Solved – Decision Trees: if always binary split

machine learning

The introduction of almost every lecture for Decision Trees is a decision tree, where one node might have more than two children. However, as I understand the decision tree is always a binary tree, right? During the implementation I one-hot encode all my categorical variables, meaning the split on such a feature will always be 0 or 1 (two children).

So, if I have a feature with normal, high values after a one-hot encoding I will get two features humidity.normal and humidity.high. And the split will be first performed on either humidity.normal and then humidity.high or vice versa.

Are the RandomForestClassifier/DescitionTree in python and r being constructed via binary trees (binary splits)?

enter image description here

Best Answer

CHAID Trees can have multiple nodes (more than 2), so decision trees are not always binary.

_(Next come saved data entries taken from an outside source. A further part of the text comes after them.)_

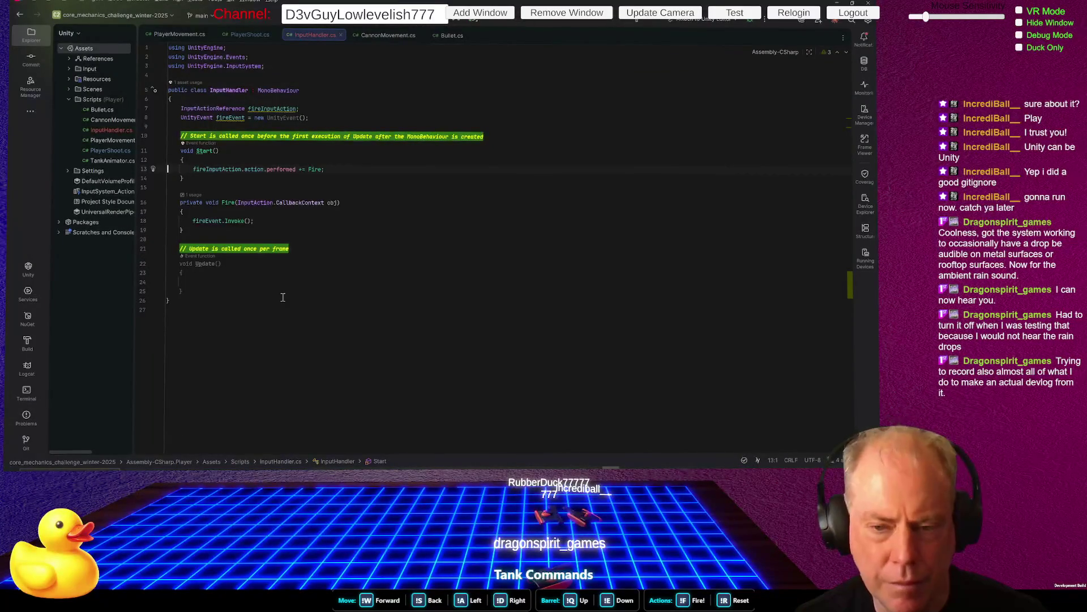
key("alt+Tab")
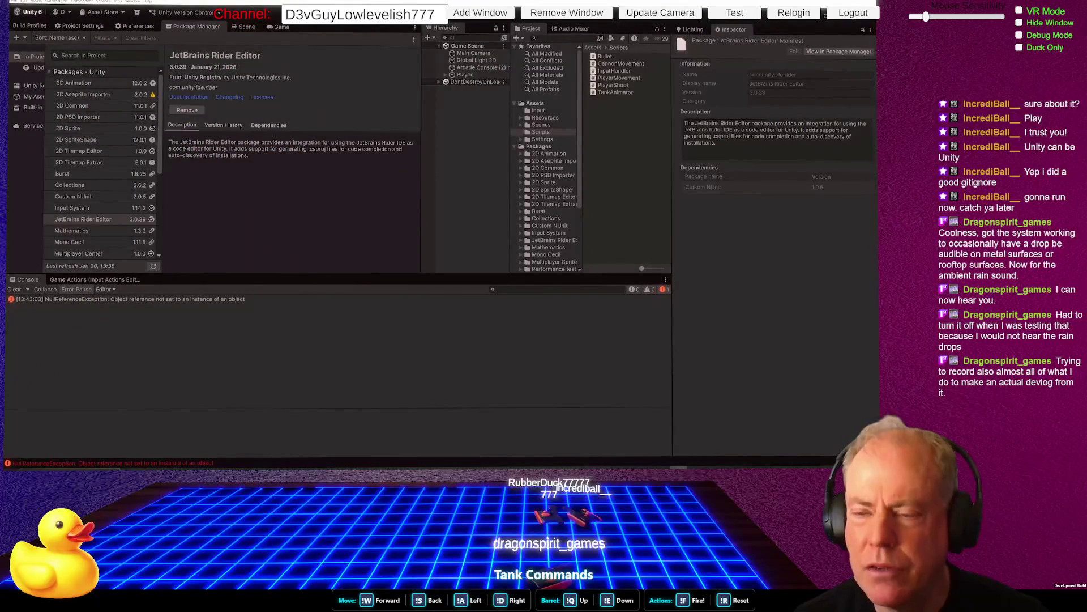
Select Player in the Hierarchy and open its InputHandler script from the Inspector
left_click(446, 76)
left_click(473, 89)
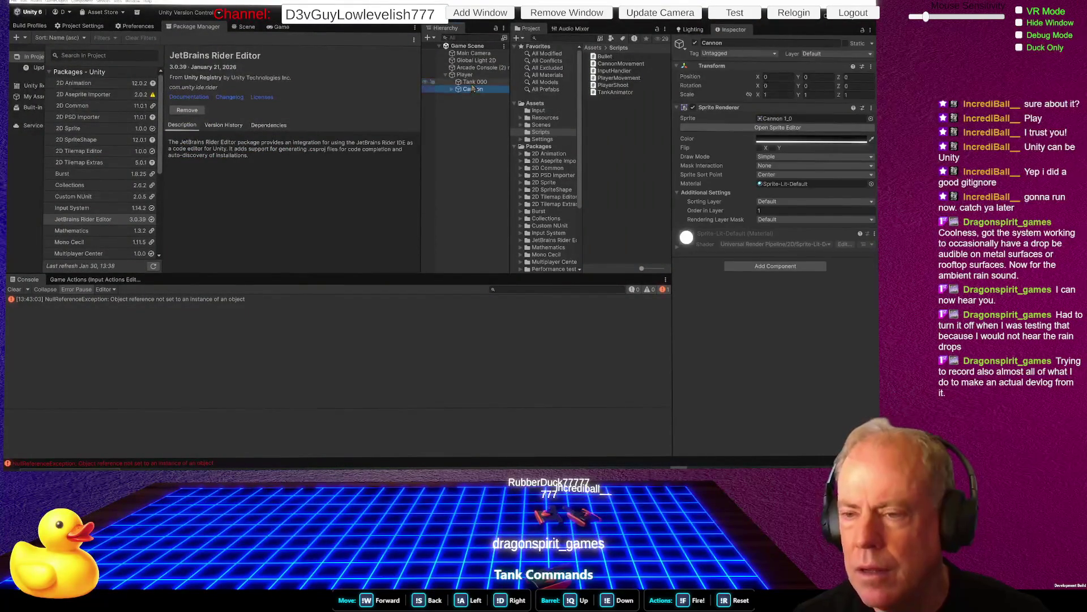
left_click(472, 82)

There are many different tree building algorithms and the Random Forest algorithm actually creates an ensemble of decision trees. In the original paper, the authors used a slight variation of the CART algorithm. However its not necessary to use CART to build a Random Forest model; other researchers have extended the concept by using tree learners built using different algorithms to generate a Random Forest model.

It is also not necessary that the independent variables which are used to build a decision tree necessarily have to be binary valued (0-1 valued or one-hot encoded categorical variables). Doing so would have severely restricted the usability of these algorithms. Each of the nodes may contain multiple categories after the split. For example, a variable with weather category as windy, foggy, rainy and sunny may be split into two nodes - Node 1 : windy + sunny, and Node 2 : foggy and rainy.

To answer your specific query: both scikit-learn and R use CART for building random forest models, so their base learners are binary trees.